Вот так! Он пытался со мной заигрывать!
– Это от страха. Просто я тогда безумно в тебя влюбилась, – я смеюсь как можно веселее, – до потери сознания влюбилась! Даже смотреть боялась в твою сторону. Знаешь, утром, когда все уходили, я потихоньку допивала кофе из твоей чашки. Представляешь?
– Я ничего не знал, – тихо говорит Янис, – совершенно не догадывался. Послушай, – лицо его бледнеет, – а потом? Когда ты приехала во второй раз? Помнишь, когда умер папа?
– Еще больше, – хохочу я. – О, это была самая безнадежная любовь на свете!
– Боже мой! – Янис берет мою руку и прижимает к своим губам. – Боже мой, слепой дурак! Тогда все смешалось – папина смерть, гости, слезы. Ты сидела у зеркала и расчесывала волосы. Ты была невозможно хороша! – Янис проводит рукой по моей голове, тут же вылетают непослушные шпильки, рассыпаются закрученные пряди. – Сказочная девочка, сказочные золотые волосы. Как я мог не понять?!
– Ничего, не расстраивайся, – отвечаю я, – это Пушкин виноват.
– Пушкин?
– Ну конечно! Это он придумал, чтобы женщины сами объяснялись в любви. С тех пор мы и не даем вам покою. А так жил бы мирно, ничего не знал.
– Жил бы, – растерянно повторяет Янис.
Он сжимает мои ладони. Очень сильно сжимает, но я почти не замечаю. Только саднит палец под обручальным кольцом, когда-то подаренным Сашиной мамой. Он склоняет голову и целует мои руки. Каждый палец в отдельности, а потом – ладонь. В густых светлых волосах почти незаметны серебряные ниточки, только немного у висков.
И если заплакать, то о любви.
Я давно собираюсь поменять часы. Мои уже очень старые. Наверное, поэтому цепочка расстегивается, и они падают на землю.
– У меня поезд, – растерянно говорит Янис, глядя на мои часы, – через сорок минут. Командировка, понимаешь?
– Понимаю, – я с готовностью киваю головой, – химия, экзамены, дети, командировка.
- Мне-то все равно, все равно.
- Я уговорю сам себя.
- Будто все за нас решено.
- Будто все ворует судьба…
– Командировка – серьезное дело! Я тебя провожу.
– Нет, Соня, скажи, – Янис смотрит мне прямо в глаза, и я чувствую, как мое сердце спотыкается и падает куда-то в дрожащие колени, – скажи, тогда, четырнадцать лет назад, ты бы вышла за меня замуж?
Он опять целует мои ладони, глаза, волосы, горящие щеки. Он обнимает меня, и земля уходит из-под ног, но я не падаю, а лечу по старому московскому двору куда-то вверх, к крышам и заходящему солнцу. О мой Бог…

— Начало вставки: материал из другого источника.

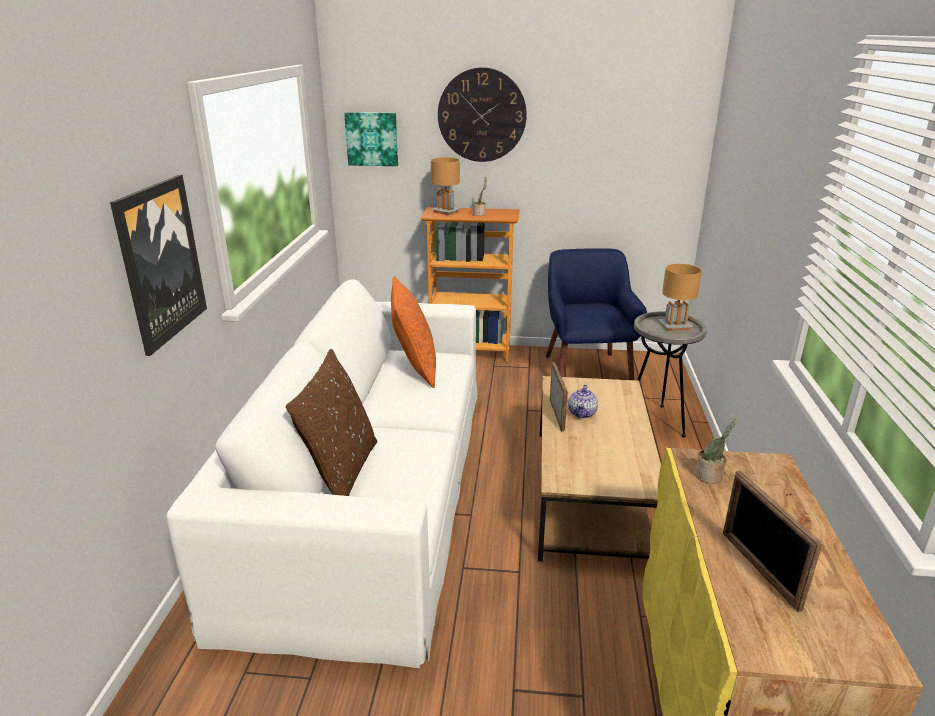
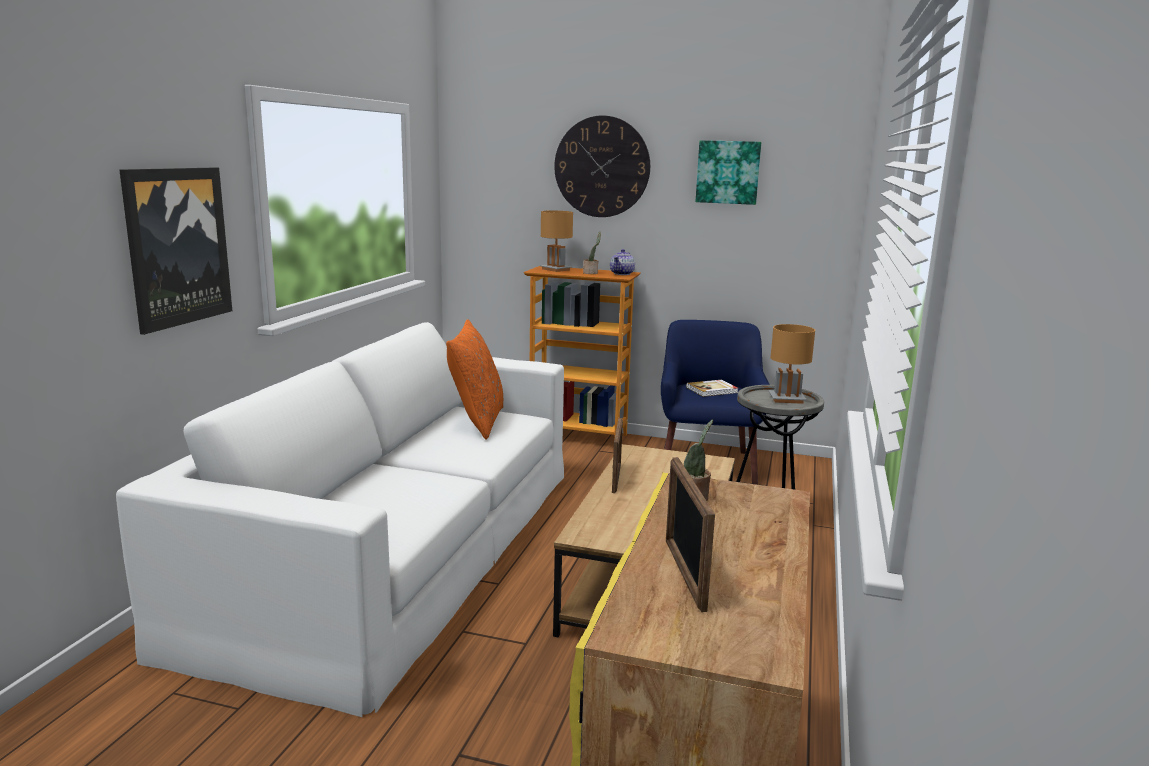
camera: 10 degrees right, 10 degrees down
brown pillow [286,349,377,496] -> none
picture [344,112,398,166] -> picture moved to [696,140,761,205]
teapot [568,385,598,418] -> teapot moved to [610,249,635,275]
none -> book [686,380,738,397]

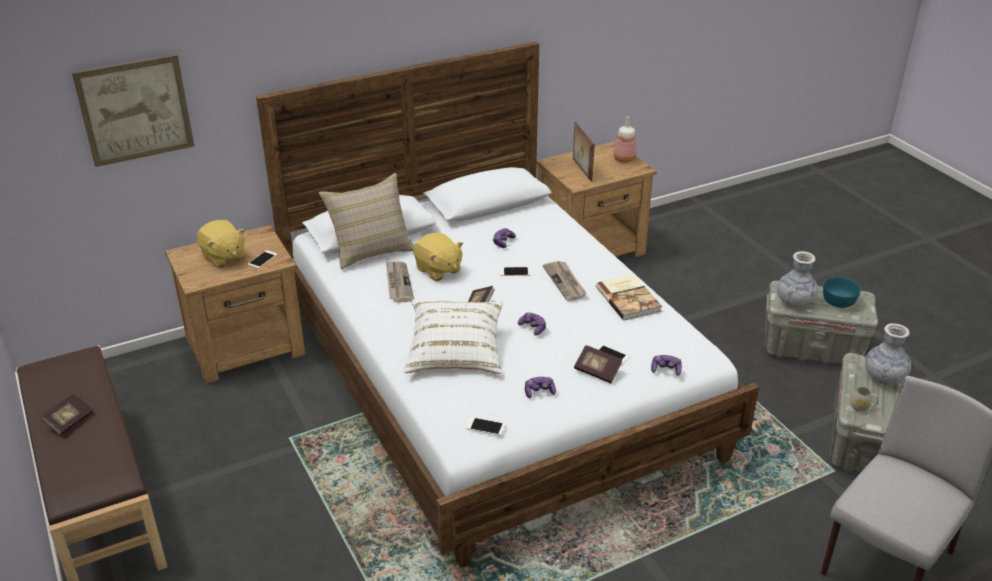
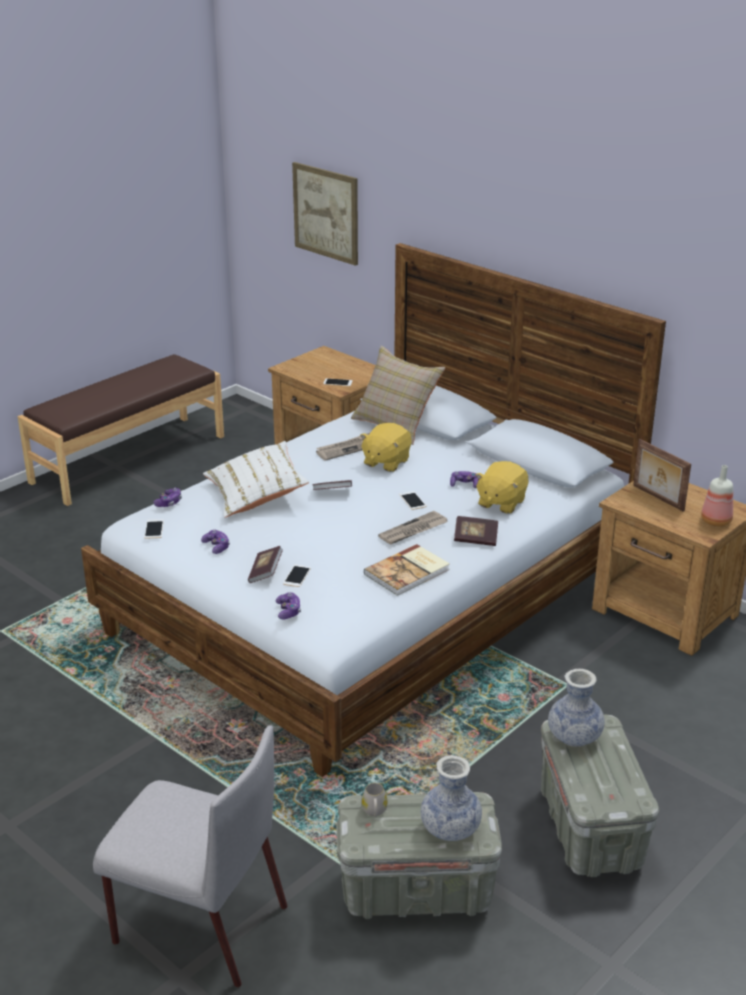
camera: 70 degrees right, 5 degrees down
book [41,393,93,435] -> book moved to [454,516,498,546]
yellow plush toy [197,220,245,268] -> yellow plush toy moved to [475,461,528,514]
game controller [518,312,546,336] -> game controller moved to [153,488,182,507]
picture frame [573,122,595,182] -> picture frame turned 90 degrees counterclockwise [633,439,691,512]
turquoise bowl [823,277,861,308] -> none

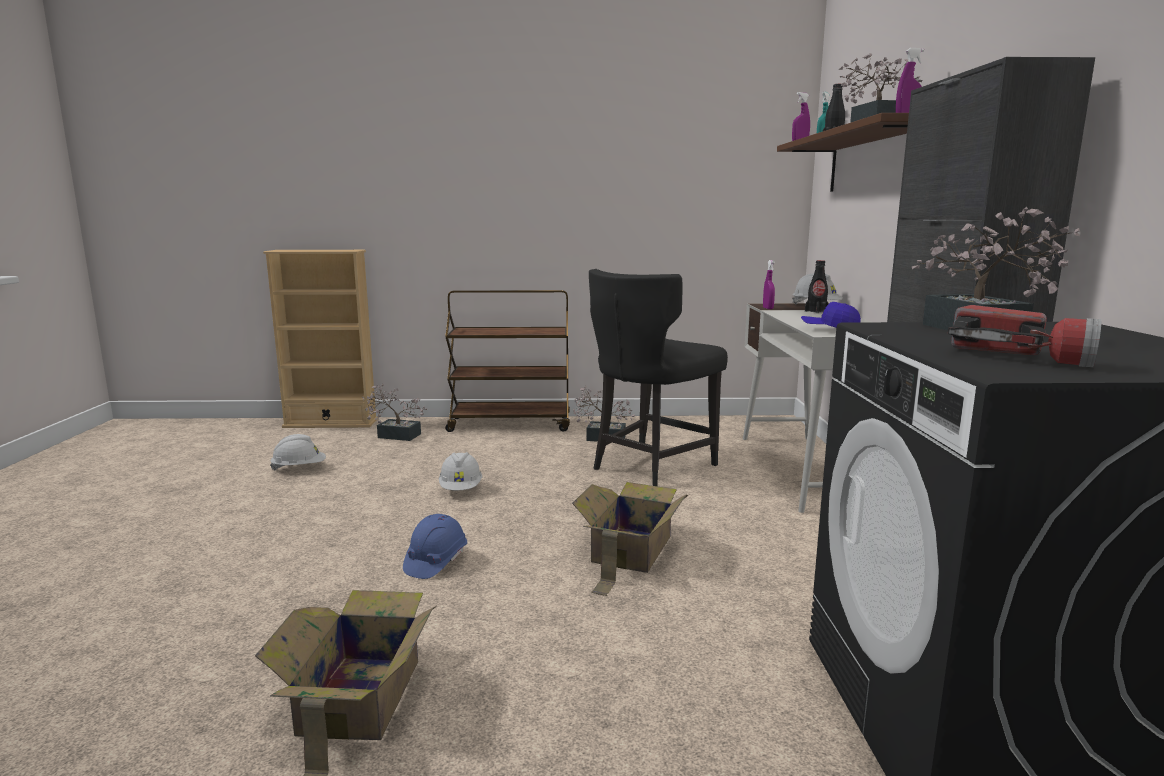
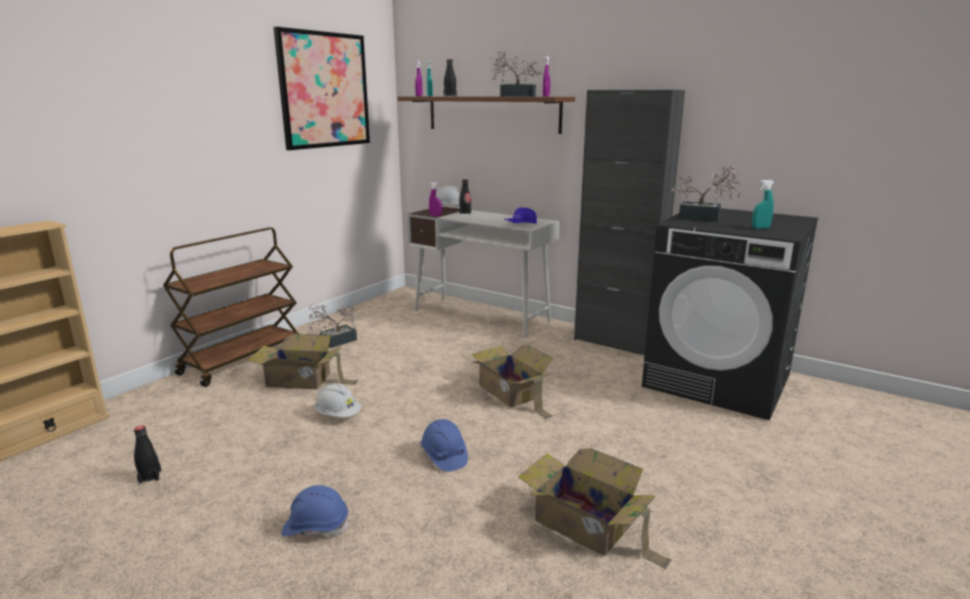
camera: 55 degrees left, 5 degrees up
white hard hat [270,434,326,471] -> black bottle [134,425,161,484]
potted plant [362,384,427,441] -> none
black chair [589,269,728,486] -> none
flashlight [948,305,1102,368] -> turquoise spray bottle [752,180,774,229]
none -> cardboard box [248,334,358,389]
none -> picture [273,27,370,150]
none -> blue hard hat [281,485,350,536]

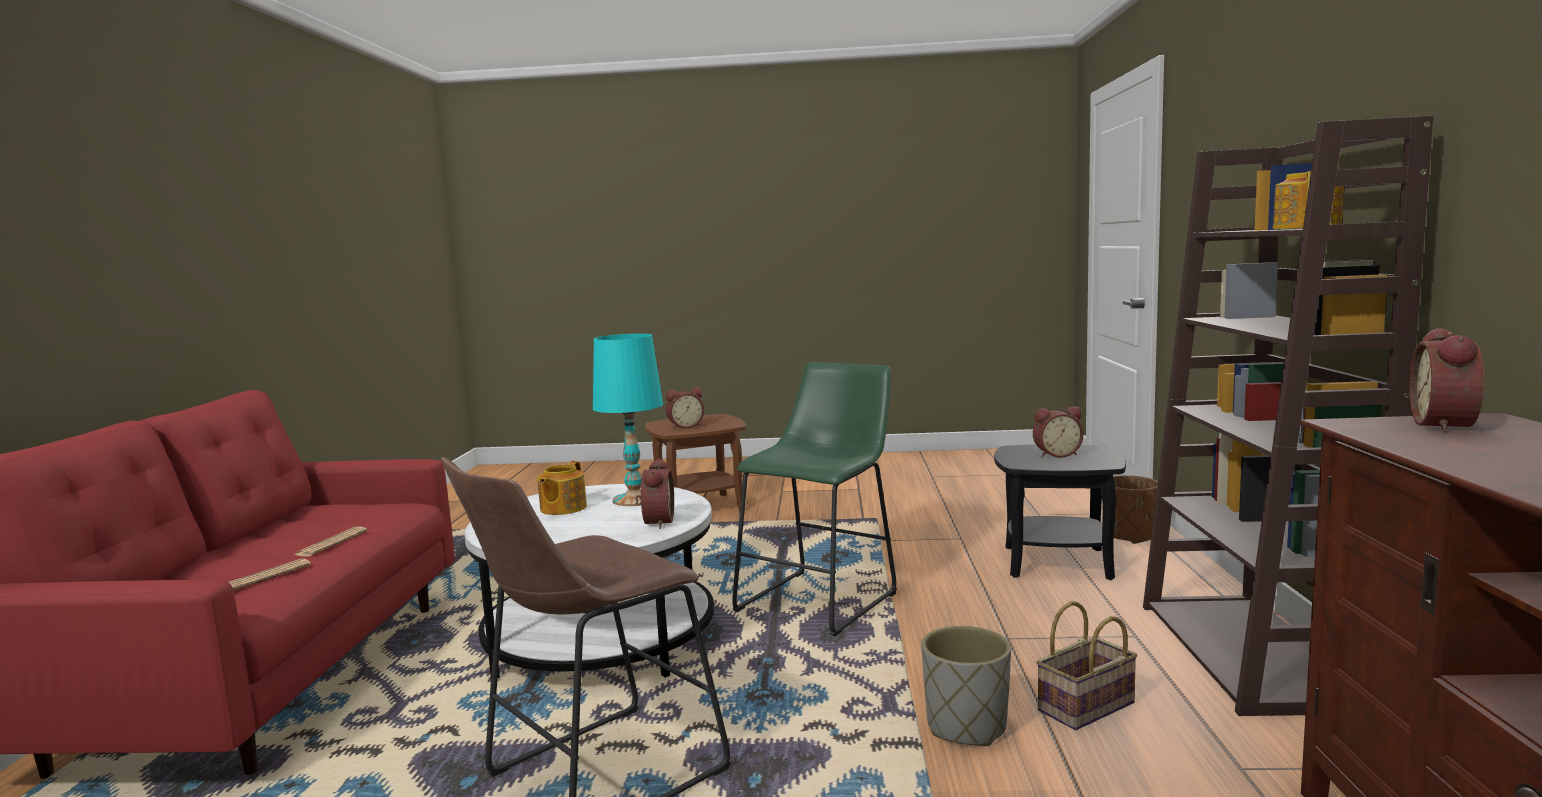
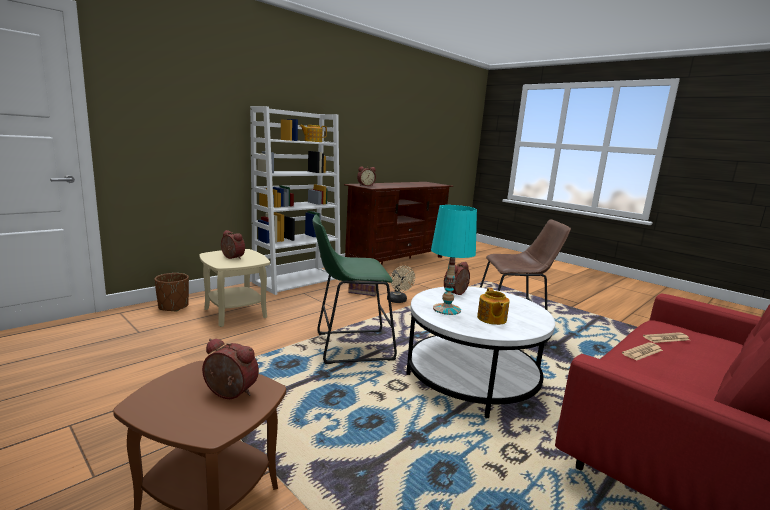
camera: 140 degrees left, 5 degrees up
teapot [537,461,587,515] -> teapot turned 120 degrees clockwise [477,288,509,325]
grey planter [921,626,1011,746] -> beige fan [387,266,415,303]
black side table [994,444,1126,580] -> beige side table [199,249,270,327]
brown bookcase [1143,116,1434,716] -> white bookcase [250,106,341,295]

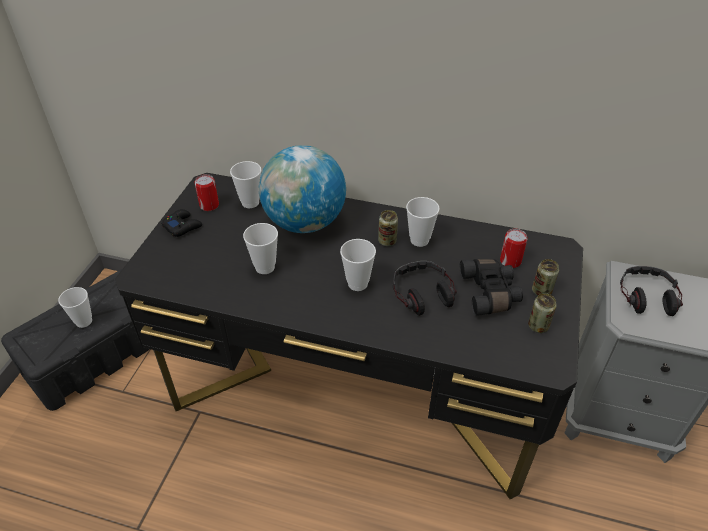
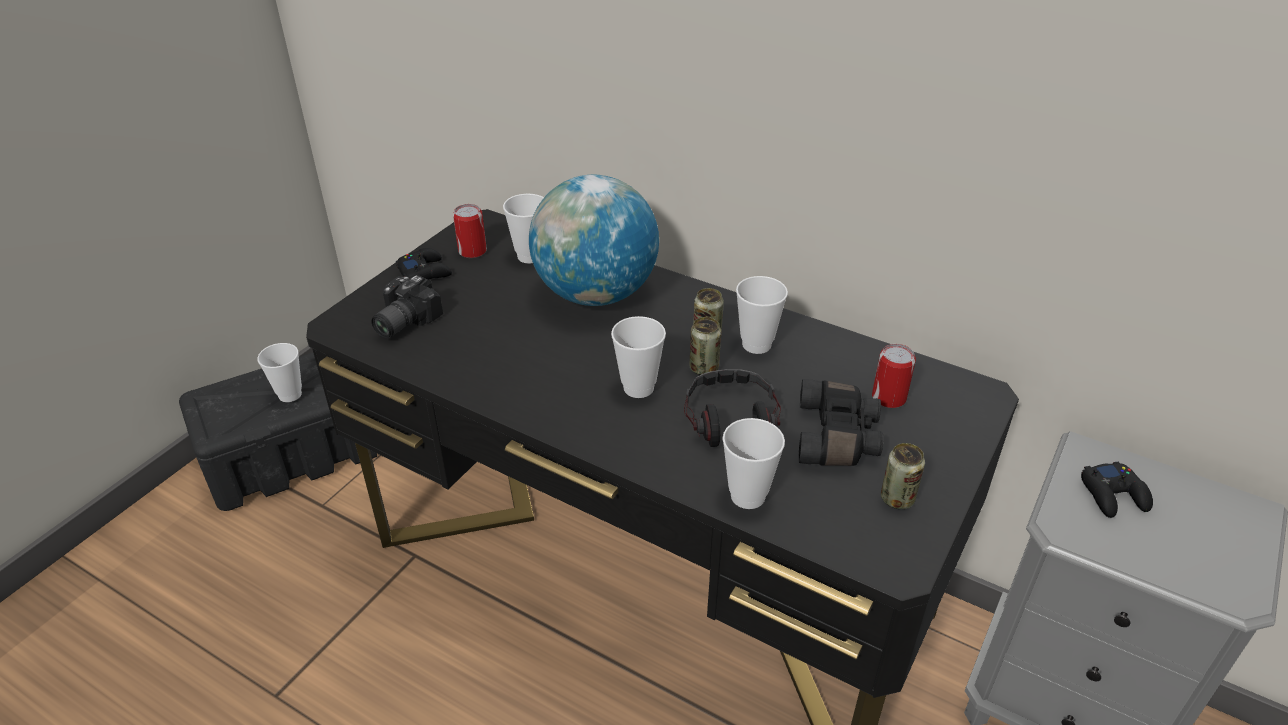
camera: 15 degrees right, 5 degrees down
cup [243,223,278,274] -> cup moved to [722,418,785,509]
can [532,259,559,296] -> can moved to [689,317,721,375]
headphones [620,266,683,316] -> black game controller [1081,461,1153,518]
none -> camera [371,275,443,339]

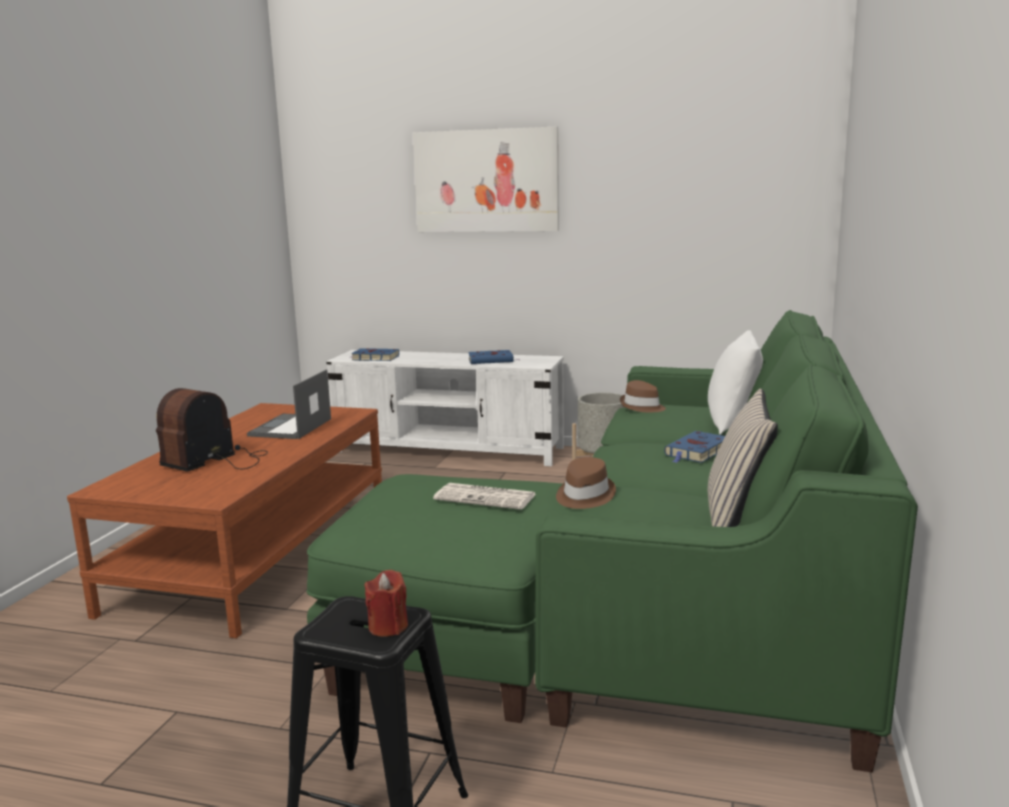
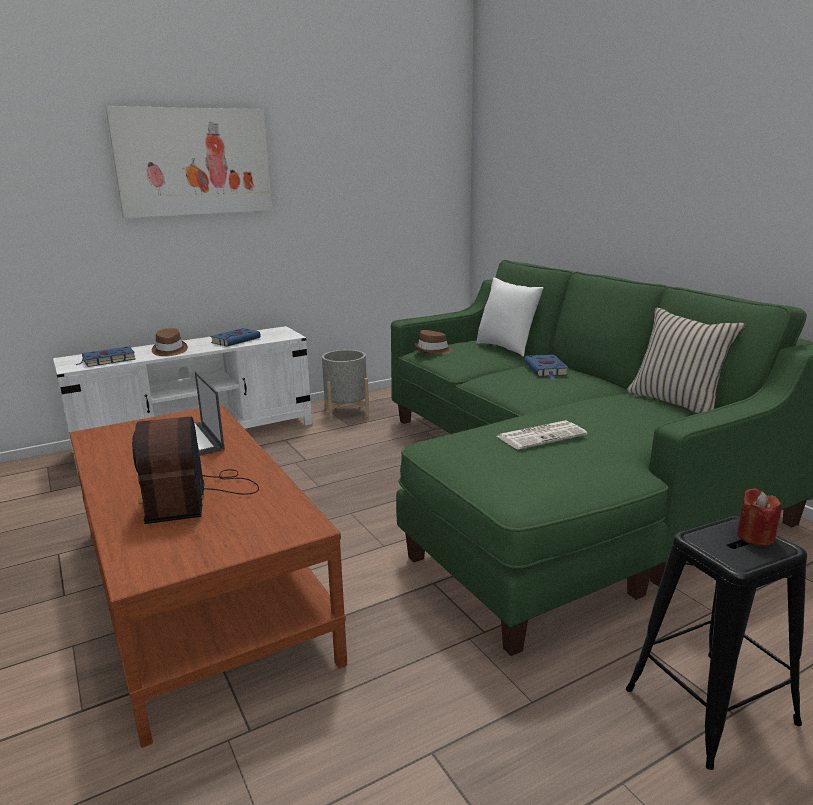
camera: 45 degrees left, 5 degrees up
brown hat [556,457,616,509] -> brown hat moved to [152,328,188,356]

Хорошенькое занятие для учительницы в двухстах метрах от собственной школы!
– Ты забыл, – говорю я, – четырнадцать лет назад ты уже был женат. Окончательно и безнадежно женат. Мы разминулись. Мы просто здорово разминулись. Я опоздала тогда, понимаешь? А сейчас ты опоздаешь в свою командировку, и тебя уволят с работы. Вон автобус подходит!
– Ты умница, – говорит Янис, – все такая же умница-разумница, хоть и без косичек. А я уже хотел выбросить этот чертов билет. Вот болван, правда?
Он бежит к автобусу, не оглядываясь, легко запрыгивает на ступеньку…
- …люди посланы делами,
- люди едут за деньгами,
- убегают от обиды, от тоски…
Автобус рычит и трогается, обгоняя грузовики.
Нет, скажите, уместно ли такой взрослой тетке реветь посреди улицы, отчаянно тупо реветь на глазах у прохожих, да еще сморкаться в ноты сороковой симфонии Моцарта?
Глава 20. Старые стихи
Теплый субботний вечер, мы, как обычно, в полном составе культурно отдыхаем у телевизора, вся моя любезная компания: мама, папа и Маша. Нет, не подумайте, что Саша нас бросил! Доктор Каминский на дежурстве, срочная операция – нормальное дело. На экране два известных актера старательно изображают потомственных рабочих.
– Машка, – говорю я, – что-то меня в последнее время на прекрасное тянет. Не рвануть ли нам в Ленинград на следующие выходные? Обожаю города с буквой «л».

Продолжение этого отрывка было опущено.